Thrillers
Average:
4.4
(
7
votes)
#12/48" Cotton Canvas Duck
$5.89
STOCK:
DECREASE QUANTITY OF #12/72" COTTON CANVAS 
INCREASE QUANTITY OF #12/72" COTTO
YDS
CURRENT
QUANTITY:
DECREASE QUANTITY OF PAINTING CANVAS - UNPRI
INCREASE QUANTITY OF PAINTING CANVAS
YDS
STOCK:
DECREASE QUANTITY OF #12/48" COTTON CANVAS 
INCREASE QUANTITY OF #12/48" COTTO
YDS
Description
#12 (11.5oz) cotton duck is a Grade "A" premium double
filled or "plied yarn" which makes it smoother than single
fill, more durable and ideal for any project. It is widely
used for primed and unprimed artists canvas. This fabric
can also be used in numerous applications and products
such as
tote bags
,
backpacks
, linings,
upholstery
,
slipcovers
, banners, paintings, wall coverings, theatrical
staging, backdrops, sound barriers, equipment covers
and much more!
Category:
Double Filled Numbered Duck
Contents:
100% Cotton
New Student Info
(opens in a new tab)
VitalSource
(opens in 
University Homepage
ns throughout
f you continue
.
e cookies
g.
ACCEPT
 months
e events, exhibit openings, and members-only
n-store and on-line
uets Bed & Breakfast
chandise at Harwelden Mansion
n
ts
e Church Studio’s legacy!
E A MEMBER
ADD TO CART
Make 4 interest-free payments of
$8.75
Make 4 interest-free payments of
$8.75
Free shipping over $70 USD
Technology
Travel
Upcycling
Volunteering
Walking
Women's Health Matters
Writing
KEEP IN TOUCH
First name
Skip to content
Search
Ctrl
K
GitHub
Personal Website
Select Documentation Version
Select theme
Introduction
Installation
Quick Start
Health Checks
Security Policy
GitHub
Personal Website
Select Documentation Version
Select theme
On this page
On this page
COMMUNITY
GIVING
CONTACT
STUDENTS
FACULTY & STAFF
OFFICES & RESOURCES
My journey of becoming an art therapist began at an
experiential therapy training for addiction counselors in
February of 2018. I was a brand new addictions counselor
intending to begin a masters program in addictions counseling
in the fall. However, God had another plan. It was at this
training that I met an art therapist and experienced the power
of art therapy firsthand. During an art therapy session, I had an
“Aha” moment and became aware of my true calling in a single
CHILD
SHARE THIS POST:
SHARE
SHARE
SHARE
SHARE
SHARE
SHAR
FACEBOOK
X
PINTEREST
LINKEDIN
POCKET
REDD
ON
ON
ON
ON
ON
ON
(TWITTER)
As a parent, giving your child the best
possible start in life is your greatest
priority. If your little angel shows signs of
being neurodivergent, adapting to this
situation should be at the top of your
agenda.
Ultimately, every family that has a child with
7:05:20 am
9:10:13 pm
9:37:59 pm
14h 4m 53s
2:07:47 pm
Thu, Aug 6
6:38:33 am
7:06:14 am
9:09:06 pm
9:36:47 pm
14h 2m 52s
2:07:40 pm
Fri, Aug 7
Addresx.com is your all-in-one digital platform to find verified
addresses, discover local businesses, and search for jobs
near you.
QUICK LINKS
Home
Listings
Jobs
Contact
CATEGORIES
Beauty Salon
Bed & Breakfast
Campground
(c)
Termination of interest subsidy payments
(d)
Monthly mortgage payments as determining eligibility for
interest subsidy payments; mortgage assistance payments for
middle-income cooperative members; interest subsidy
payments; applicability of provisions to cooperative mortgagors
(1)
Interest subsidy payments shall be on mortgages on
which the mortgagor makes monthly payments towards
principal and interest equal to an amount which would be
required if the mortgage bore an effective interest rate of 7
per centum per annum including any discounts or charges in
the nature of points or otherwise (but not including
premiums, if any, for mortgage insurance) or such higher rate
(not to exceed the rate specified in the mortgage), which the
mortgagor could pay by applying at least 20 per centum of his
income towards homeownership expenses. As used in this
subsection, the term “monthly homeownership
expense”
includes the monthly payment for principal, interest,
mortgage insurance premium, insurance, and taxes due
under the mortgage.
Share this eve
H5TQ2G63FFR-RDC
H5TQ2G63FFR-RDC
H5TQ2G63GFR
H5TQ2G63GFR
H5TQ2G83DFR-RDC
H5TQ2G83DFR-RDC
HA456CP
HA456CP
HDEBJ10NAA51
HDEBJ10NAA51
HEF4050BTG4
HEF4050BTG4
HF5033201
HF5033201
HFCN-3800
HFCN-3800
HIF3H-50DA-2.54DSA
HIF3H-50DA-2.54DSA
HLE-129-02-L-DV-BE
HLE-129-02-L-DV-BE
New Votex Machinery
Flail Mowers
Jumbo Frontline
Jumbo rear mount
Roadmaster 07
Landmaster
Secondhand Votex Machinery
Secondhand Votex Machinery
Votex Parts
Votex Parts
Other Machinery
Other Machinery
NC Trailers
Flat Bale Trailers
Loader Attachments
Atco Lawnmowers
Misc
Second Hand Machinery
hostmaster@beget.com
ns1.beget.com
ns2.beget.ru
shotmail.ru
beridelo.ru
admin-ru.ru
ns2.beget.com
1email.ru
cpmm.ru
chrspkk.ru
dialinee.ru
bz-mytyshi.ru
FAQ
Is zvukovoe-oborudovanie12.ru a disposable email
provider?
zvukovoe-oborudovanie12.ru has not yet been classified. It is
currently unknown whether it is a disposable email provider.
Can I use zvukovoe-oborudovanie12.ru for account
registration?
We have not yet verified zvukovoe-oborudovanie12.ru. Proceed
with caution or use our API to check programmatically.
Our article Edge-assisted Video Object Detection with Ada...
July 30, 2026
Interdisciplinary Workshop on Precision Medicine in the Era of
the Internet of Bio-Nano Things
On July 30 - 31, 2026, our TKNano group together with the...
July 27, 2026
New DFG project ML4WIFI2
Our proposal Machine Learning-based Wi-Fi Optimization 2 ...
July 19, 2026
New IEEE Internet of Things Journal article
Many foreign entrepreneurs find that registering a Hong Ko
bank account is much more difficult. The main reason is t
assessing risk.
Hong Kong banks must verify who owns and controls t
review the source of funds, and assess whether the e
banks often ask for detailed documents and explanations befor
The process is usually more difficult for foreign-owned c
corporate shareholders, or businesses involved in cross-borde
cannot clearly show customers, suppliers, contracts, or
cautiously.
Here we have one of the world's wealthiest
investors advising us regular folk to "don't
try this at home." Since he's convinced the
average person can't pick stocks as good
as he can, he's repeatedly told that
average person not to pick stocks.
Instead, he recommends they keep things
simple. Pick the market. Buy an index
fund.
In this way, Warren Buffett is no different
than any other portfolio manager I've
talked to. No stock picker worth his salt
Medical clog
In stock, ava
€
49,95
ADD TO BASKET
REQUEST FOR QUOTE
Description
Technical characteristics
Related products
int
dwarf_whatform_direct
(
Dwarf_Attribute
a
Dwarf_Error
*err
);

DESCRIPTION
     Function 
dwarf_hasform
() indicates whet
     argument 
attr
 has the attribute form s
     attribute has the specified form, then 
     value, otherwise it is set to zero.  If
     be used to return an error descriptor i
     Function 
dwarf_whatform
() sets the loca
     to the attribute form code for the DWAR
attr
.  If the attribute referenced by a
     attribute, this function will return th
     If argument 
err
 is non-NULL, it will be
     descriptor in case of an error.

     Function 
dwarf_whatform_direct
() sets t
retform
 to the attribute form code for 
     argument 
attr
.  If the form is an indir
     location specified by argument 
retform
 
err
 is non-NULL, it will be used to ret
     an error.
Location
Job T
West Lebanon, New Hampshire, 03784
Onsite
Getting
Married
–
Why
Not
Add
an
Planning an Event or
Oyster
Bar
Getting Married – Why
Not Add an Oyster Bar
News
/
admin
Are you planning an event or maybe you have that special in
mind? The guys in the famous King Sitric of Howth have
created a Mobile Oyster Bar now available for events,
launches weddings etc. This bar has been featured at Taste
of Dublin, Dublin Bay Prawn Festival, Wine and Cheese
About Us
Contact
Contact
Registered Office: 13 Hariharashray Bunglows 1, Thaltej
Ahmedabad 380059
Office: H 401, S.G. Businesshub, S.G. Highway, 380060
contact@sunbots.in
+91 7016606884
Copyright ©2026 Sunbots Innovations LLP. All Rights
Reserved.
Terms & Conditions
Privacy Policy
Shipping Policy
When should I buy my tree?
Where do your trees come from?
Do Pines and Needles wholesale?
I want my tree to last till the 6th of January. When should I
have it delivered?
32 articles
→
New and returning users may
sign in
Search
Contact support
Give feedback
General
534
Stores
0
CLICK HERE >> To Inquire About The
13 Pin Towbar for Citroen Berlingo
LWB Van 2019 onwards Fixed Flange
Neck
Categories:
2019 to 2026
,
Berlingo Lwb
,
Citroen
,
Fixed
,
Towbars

========================================================================

» **Problem**
Rewrite the data from its first line through the line that contains "VitalSource", replacing "tote bags" with "shopping bags" and leaving everything else unchanged.

» **Output for this exercise**
Thrillers
Average:
4.4
(
7
votes)
#12/48" Cotton Canvas Duck
$5.89
STOCK:
DECREASE QUANTITY OF #12/72" COTTON CANVAS 
INCREASE QUANTITY OF #12/72" COTTO
YDS
CURRENT
QUANTITY:
DECREASE QUANTITY OF PAINTING CANVAS - UNPRI
INCREASE QUANTITY OF PAINTING CANVAS
YDS
STOCK:
DECREASE QUANTITY OF #12/48" COTTON CANVAS 
INCREASE QUANTITY OF #12/48" COTTO
YDS
Description
#12 (11.5oz) cotton duck is a Grade "A" premium double
filled or "plied yarn" which makes it smoother than single
fill, more durable and ideal for any project. It is widely
used for primed and unprimed artists canvas. This fabric
can also be used in numerous applications and products
such as
shopping bags
,
backpacks
, linings,
upholstery
,
slipcovers
, banners, paintings, wall coverings, theatrical
staging, backdrops, sound barriers, equipment covers
and much more!
Category:
Double Filled Numbered Duck
Contents:
100% Cotton
New Student Info
(opens in a new tab)
VitalSource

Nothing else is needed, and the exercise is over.